Have you ever been confounded by the complexity of the advertising rules, especially with respect to direct mail/email communications?  When must you use a disclaimer and what must it say?  How big must the disclaimer be and where must it be placed?  What color and font can you use for the disclaimer? The ABA Standing Committee on Ethics and Professional Responsibility is proposing significant changes to the advertising rules, and plans to present its recommendations to the ABA House of Delegates in August**.  Your NC State Bar has been watching this process for a while now, but is certainly not waiting to see what the ABA will do.  A special committee to study the new proposed ABA Model Rules on advertising has been convened by the State Bar, and I am excited to be serving on the committee.

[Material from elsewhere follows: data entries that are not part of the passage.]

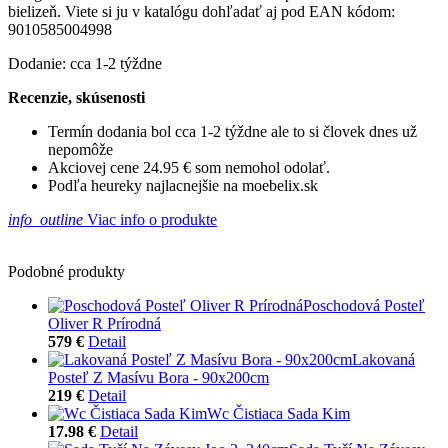
bielizeň. Viete si ju v katalógu dohľadať aj pod EAN kódom:
9010585004998
Dodanie: cca 1-2 týždne
Recenzie, skúsenosti
Termín dodania bol cca 1-2 týždne ale to si človek dnes už
nepomôže
Akciovej cene 24.95 € som nemohol odolať.
Podľa heureky najlacnejšie na moebelix.sk
info_outline
Viac info o produkte
Podobné produkty
Poschodová Posteľ
Oliver R Prírodná
579 €
Detail
Lakovaná
Posteľ Z Masívu Bora - 90x200cm
219 €
Detail
Wc Čistiaca Sada Kim
17.98 €
Detail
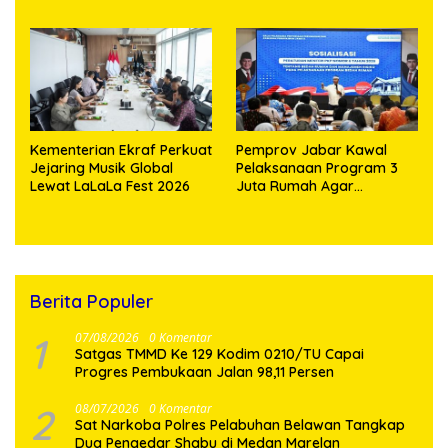
Bangun Kedekatan
Musnahkan Puluhan
Dengan Masyarakat
Kilogram Barang Bukti
Pesisir
Kementerian Ekraf Perkuat
Pemprov Jabar Kawal
Jejaring Musik Global
Pelaksanaan Program 3
Lewat LaLaLa Fest 2026
Juta Rumah Agar
Sejahterakan Rakyat
Berita Populer
1
07/08/2026
0 Komentar
Satgas TMMD Ke 129 Kodim 0210/TU Capai
Progres Pembukaan Jalan 98,11 Persen
2
08/07/2026
0 Komentar
Sat Narkoba Polres Pelabuhan Belawan Tangkap
Dua Pengedar Shabu di Medan Marelan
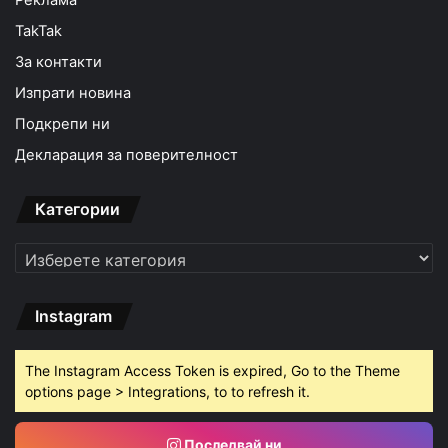
TakTak
За контакти
Изпрати новина
Подкрепи ни
Декларация за поверителност
Категории
Категории
Instagram
The Instagram Access Token is expired, Go to the Theme
options page > Integrations, to to refresh it.
Последвай ни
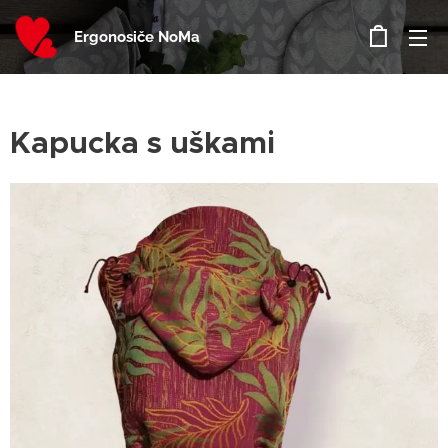
Ergonosiče NoMa
Kapucka s uškami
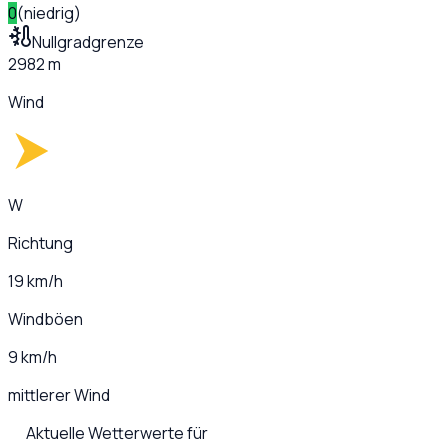
0
(
niedrig
)
Nullgradgrenze
2982 m
Wind
W
Richtung
19 km/h
Windböen
9 km/h
mittlerer Wind
Aktuelle Wetterwerte für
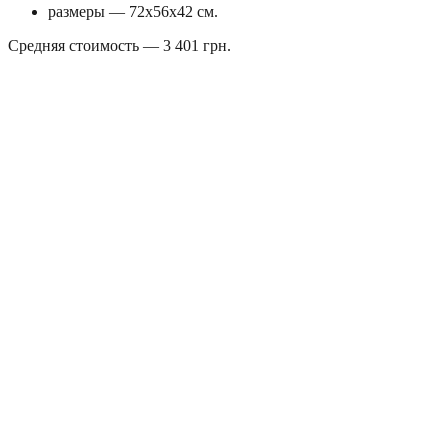
размеры — 72x56x42 см.
Средняя стоимость — 3 401 грн.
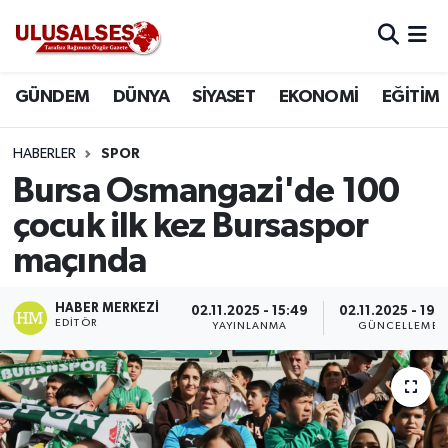
GÜNDEM
Hava Durumu
GÜNDEM
DÜNYA
SİYASET
EKONOMİ
EĞİTİM
DÜNYA
Trafik Durumu
HABERLER
SPOR
SİYASET
Süper Lig Puan Durumu ve Fikstür
Bursa Osmangazi'de 100
çocuk ilk kez Bursaspor
EKONOMİ
Tüm Manşetler
maçında
EĞİTİM
Son Dakika Haberleri
HABER MERKEZI
02.11.2025 - 15:49
02.11.2025 - 19:
EDITÖR
YAYINLANMA
GÜNCELLEME
SAĞLIK
Haber Arşivi
MAGAZİN
SPOR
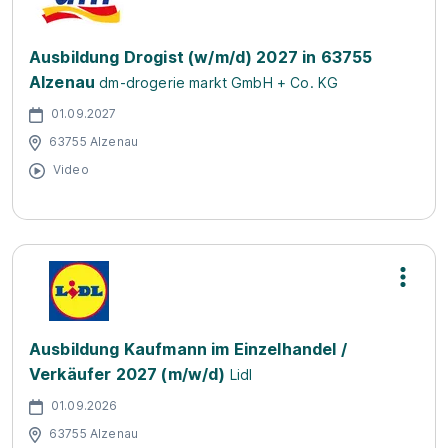
Ausbildung Drogist (w/m/d) 2027 in 63755
Alzenau
dm-drogerie markt GmbH + Co. KG
01.09.2027
63755 Alzenau
Video
Ausbildung Kaufmann im Einzelhandel /
Verkäufer 2027 (m/w/d)
Lidl
01.09.2026
63755 Alzenau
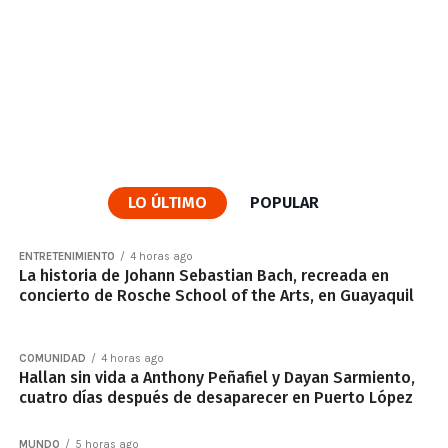
LO ÚLTIMO
POPULAR
ENTRETENIMIENTO
4 horas ago
La historia de Johann Sebastian Bach, recreada en
concierto de Rosche School of the Arts, en Guayaquil
COMUNIDAD
4 horas ago
Hallan sin vida a Anthony Peñafiel y Dayan Sarmiento,
cuatro días después de desaparecer en Puerto López
MUNDO
5 horas ago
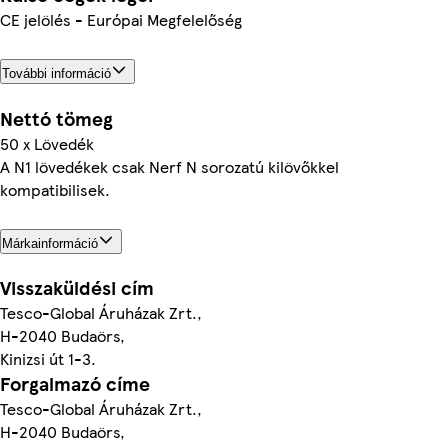
CE jelölés - Európai Megfelelőség
További információ
Nettó tömeg
50 x Lövedék
A N1 lövedékek csak Nerf N sorozatú kilövőkkel
kompatibilisek.
Márkainformáció
Visszaküldési cím
Tesco-Global Áruházak Zrt.,
H-2040 Budaörs,
Kinizsi út 1-3.
Forgalmazó címe
Tesco-Global Áruházak Zrt.,
H-2040 Budaörs,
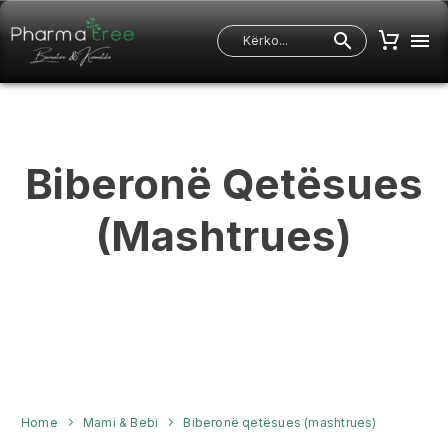
Biberonë
Qetësues
(mashtrues)
Home
Mami & Bebi
Biberonë qetësues (mashtrues)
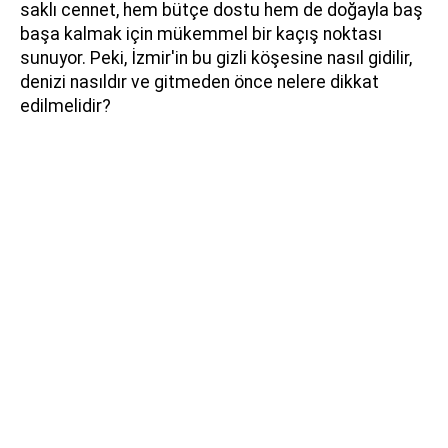
saklı cennet, hem bütçe dostu hem de doğayla baş
başa kalmak için mükemmel bir kaçış noktası
sunuyor. Peki, İzmir'in bu gizli köşesine nasıl gidilir,
denizi nasıldır ve gitmeden önce nelere dikkat
edilmelidir?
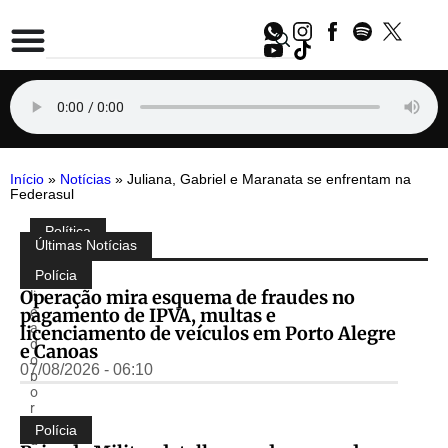
Início
»
Notícias
»
Juliana, Gabriel e Maranata se enfrentam na
Federasul
Política
Compartilhe:
Últimas Notícias
P
u
Polícia
b
Operação mira esquema de fraudes no
li
pagamento de IPVA, multas e
c
a
licenciamento de veículos em Porto Alegre
d
e Canoas
o
07/08/2026 - 06:10
p
o
r
E
Polícia
d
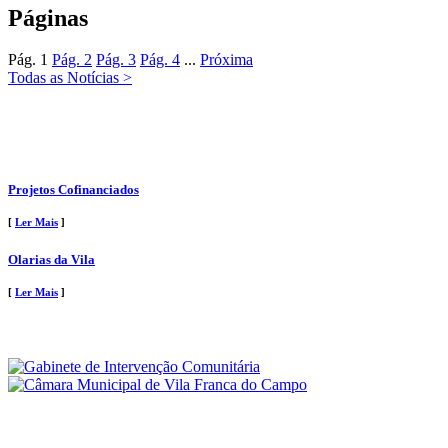
Páginas
Pág.
1
Pág.
2
Pág.
3
Pág.
4
...
Próxima
Todas as Notícias >
Projetos Cofinanciados
[
Ler Mais
]
Olarias da Vila
[
Ler Mais
]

Why is the ABA considering these changes to the Model Rules?  First, the ABA wants to encourage national uniformity in the advertising rules and a simplification of the rules.  Each state’s advertising rules look very different, and many are very complex.  Second, the ABA wants to accommodate changes in the legal profession from technology, competition, and cross-border practice.  Certainly the legal profession has changed since the advertising rules were adopted, and many of the provisions are outdated given technological advances and social media.  Third, the ABA wanted to relieve regulators of unnecessary burdens.  Nearly all complaints in advertising grievances are from competitors, not clients.  If there truly is little risk that prospective clients will be misled, then regulators should not be spending time disciplining attorneys for violating what amount to technical violations of very specific rules.

Here is one example of a proposed modification by the ABA Standing Committee.  Our NC Rule 7.3(c) has very specific requirements for targeted direct mail solicitations, including what the advertising disclaimer must say, the size of the font, the placement of the disclaimer, and the conspicuousness of the disclaimer relative to other printing on the envelope and in the letter.  The draft ABA opinion would completely eliminate Rule 7.3(c) as it exists today and the comments relative to direct mail solicitations.  The proposed rule would define “solicitation” as a “communication initiated by or on behalf of a lawyer or law firm that is directed to a specific person the lawyer knows or reasonably should know needs legal services in a particular matter and that offers to provide, or reasonably can be understood as offering to provide, legal services for that matter.”  The proposed ABA Rule 7.3 goes on to prohibit solicitation by “live person-to-person contact” subject to certain exceptions, but specifically excludes written/electronic communications from the prohibition, unless the recipient has made known a desire not to be solicited or if the solicitation involves coercion, duress or harassment.

If NC adopted this kind of rule change, attorneys could spend more time practicing law, and less timing measuring the size of their disclaimers. State Bar staff could worry about bigger problems than whether an attorney’s disclaimer language meets the conspicuousness test.  Heck, my clients wouldn’t need me to review their ads as much, but I’m definitely OK with that!

**UPDATE: Changes were recommended to the House of Delegates in August, and with some minor modifications were approved by the ABA.  The NC Special Committee to Study the new rules continues to meet to determine which of those Model Rules North Carolina wants to adopt.